I’ve been doing a lot of thinking abut 2009 and 2010. What happened? What have I learned? What do I want out of this next year?
The answers have been somewhat surprising.
This time last year I was eight months pregnant and anxiously (miserably) awaiting the arrival of my second baby, Dresden, wondering how it was going to affect my life, my family, and my writing.
My goals for 2009 were centered on the desire to get something ready for submission, to overcome weaknesses, improve my blog, and generally just survive as a mother of two.
I feel like I failed in my writing goals, for the most part. I didn’t write anything I was comfortable querying, nothing I loved enough to polish, and rewrote the first half of one novel so many times it would make you puke.
But some wonderful things did occur this past year. I started Agent Spotlight and my blog sort of blew up. I joined SCBWI, Publisher’s Marketplace, spoke with agents who loved what I was doing, had people interview me (1, 2, 3), and became thoroughly ensconced in the writing and kidlit community. Not to mention had that baby (late!), got married, became a reader for a lit agent, and yes! survived as a mother of two, and managed all that I wanted to manage and more.
Despite not achieving my main writing goals for the year, there’s a lot to celebrate there, so I’m dubbing 2009 “The Year of the Blog.” Lit Rambles has been a vehicle for much love and success, and 2009 has been absolutely amazing if I stop and try to count all of its blessings.
And all of you are among those blessings! That’s a lot!
For this next year, one would probably expect me to keep on trucking towards the goals I didn’t achieve in 2009, and in some ways I will, but there is something that is going to set the pace of 2010, and there are some things I’ve realized that will really affect my goals.
Things, things, things.
This year I find myself anxiously awaiting something come January again. Not a baby, thank goodness, but school.
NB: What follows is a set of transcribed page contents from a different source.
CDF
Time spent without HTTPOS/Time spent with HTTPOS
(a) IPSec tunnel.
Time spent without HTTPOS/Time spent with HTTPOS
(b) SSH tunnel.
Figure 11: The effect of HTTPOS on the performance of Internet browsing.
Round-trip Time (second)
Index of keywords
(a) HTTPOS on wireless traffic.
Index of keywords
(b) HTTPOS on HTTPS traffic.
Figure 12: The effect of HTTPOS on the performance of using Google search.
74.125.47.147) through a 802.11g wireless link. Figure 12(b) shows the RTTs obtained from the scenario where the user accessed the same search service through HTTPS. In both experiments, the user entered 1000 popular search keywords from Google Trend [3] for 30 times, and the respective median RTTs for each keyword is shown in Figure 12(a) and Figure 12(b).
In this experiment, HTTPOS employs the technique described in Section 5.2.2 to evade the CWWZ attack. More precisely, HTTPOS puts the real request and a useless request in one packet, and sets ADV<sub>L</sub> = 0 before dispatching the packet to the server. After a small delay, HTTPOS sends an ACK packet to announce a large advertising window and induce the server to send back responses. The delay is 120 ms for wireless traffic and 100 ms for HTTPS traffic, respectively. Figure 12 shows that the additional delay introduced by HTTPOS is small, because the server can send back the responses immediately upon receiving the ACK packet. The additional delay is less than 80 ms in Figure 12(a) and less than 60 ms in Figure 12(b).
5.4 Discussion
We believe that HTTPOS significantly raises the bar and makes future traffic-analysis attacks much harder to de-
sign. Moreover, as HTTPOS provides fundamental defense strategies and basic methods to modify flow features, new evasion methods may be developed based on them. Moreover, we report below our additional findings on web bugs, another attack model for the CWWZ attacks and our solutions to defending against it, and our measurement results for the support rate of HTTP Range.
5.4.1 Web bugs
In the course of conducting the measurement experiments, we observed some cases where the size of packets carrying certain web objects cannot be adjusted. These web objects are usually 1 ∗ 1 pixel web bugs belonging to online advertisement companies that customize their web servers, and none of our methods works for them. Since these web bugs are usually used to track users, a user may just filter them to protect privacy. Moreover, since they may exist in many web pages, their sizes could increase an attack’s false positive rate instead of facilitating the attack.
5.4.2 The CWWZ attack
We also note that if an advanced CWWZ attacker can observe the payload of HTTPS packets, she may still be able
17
Yes. I’m going back to school, continuing my education. And I find myself pondering the same questions. How is school going to affect everything? Can I manage? What will suffer?
Family, House, Work, School, Interning, Writing, Blogging, Spotlights, Reading, Critiquing, Networking, Socializing, and so on and so forth, and all those other things that happen in a natural year.
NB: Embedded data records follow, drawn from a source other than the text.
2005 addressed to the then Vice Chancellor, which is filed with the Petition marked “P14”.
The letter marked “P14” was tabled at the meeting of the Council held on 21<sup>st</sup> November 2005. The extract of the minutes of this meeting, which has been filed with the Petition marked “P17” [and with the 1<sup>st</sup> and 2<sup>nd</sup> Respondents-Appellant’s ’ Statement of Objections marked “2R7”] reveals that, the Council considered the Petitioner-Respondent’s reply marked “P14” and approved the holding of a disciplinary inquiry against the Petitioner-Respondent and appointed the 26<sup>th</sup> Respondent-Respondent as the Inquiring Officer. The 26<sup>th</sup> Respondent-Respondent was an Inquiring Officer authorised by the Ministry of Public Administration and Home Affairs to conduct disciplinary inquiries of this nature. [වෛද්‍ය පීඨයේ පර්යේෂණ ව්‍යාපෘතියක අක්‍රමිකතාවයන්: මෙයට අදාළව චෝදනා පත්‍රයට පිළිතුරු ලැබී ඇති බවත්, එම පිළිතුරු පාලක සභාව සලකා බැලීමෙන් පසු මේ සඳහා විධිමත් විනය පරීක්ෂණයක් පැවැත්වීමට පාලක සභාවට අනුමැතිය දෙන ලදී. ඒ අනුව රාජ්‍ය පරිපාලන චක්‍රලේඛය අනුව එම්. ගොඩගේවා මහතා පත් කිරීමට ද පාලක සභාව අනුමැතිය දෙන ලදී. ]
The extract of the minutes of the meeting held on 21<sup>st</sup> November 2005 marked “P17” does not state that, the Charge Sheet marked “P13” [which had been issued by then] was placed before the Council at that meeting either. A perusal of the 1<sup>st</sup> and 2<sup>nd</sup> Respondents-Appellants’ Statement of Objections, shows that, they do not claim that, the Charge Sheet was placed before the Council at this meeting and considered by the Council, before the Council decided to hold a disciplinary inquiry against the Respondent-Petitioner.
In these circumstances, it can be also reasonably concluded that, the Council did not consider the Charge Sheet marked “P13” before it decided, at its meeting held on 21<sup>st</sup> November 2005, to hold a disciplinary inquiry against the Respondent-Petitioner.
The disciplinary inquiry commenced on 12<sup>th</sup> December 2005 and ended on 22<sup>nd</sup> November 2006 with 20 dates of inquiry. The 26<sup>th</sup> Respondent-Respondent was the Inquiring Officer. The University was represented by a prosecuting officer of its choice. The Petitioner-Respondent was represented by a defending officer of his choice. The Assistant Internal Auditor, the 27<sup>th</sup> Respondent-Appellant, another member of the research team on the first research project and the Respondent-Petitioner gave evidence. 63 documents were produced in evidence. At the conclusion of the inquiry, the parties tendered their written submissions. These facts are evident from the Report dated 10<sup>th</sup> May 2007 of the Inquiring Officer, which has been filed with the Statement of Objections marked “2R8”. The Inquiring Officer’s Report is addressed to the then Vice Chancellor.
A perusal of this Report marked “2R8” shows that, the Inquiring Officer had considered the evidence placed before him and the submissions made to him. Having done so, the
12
That’s what I’m looking at having to manage in 2010.
I have a feeling something is going to fall to the wayside or have to go away completely, if not more than one thing, and it’s not going to be my family or house, of course! But what? I can’t imagine letting any of that go.
So I’m not going to just yet. I’m going to remain optimistic and see how I handle it all, but there are some things that do need to change slightly. Namely, my attitude, my main goals, and one of my blog features.
See, in all this thinking I’ve been doing, I realized something big. I went about my writing goals all wrong in 2009. I was focused on word counts and finishing and submitting and succeeding. It was all hurry, hurry, more, more, now, now and I lost sight of the goals that really matter to me.
I honestly don’t want to publish just to publish. If I’m going to do this, I want to publish novels that I love absolutely and can get behind 100%, novels that mean something to people, that matter. If I can’t do that, consider me out of the running. I don’t think I could handle the pressures of being a published author under any other circumstances. And as much as I hate to admit it, I don’t think I can write those kinds of novels yet, YET, but I AM happy to know this about myself.
Which brings us back to goals.
I have to stop focusing on word counts and getting to the finish line and get back to focusing on craft and quality. I have to stop all this hurry, hurry, more, more, now, now and go back to being satisfied with the slow, steady climb to my cloud of dreams.
So, my friends, I won’t be focusing on word counts this year, I won’t be doing writing challenges, and I won’t be doing NaNoWriMo. Yes, that means I won’t be doing Wednesday’s Words either. It’s been an amazing tool this past year, and I appreciate every one of you that has participated and encouraged me, but I’ve decided it's not what I need anymore. However, if you'd like me to keep posting WW for you, I’d love to do that, and I’d love to keep encouraging everyone that has been a part of WW in the past. Just let me know in the comments. I might put it up occasionally, anyway, to keep you updated on my writing. I just won't be keeping track like I was.
So… after all that, what are my goals for 2010?
1) Manage school with everything else.
2) Learn to prioritize better.
3) Focus on craft and quality.
4) Be a source of support and encouragement for all of you.
5) Allow this writing thing to take as long as it needs to.
Now, how about you? Have you given much thought to the past, present, and future? Have you considered that you might be focusing on the wrong things, and letting the rush, rush get to you? What did you learn in 2009? What are your plans for 2010?
Please answer one or all these questions or tell me something else entirely. After reading my (long) ramblings, I’d love to know what’s on your mind!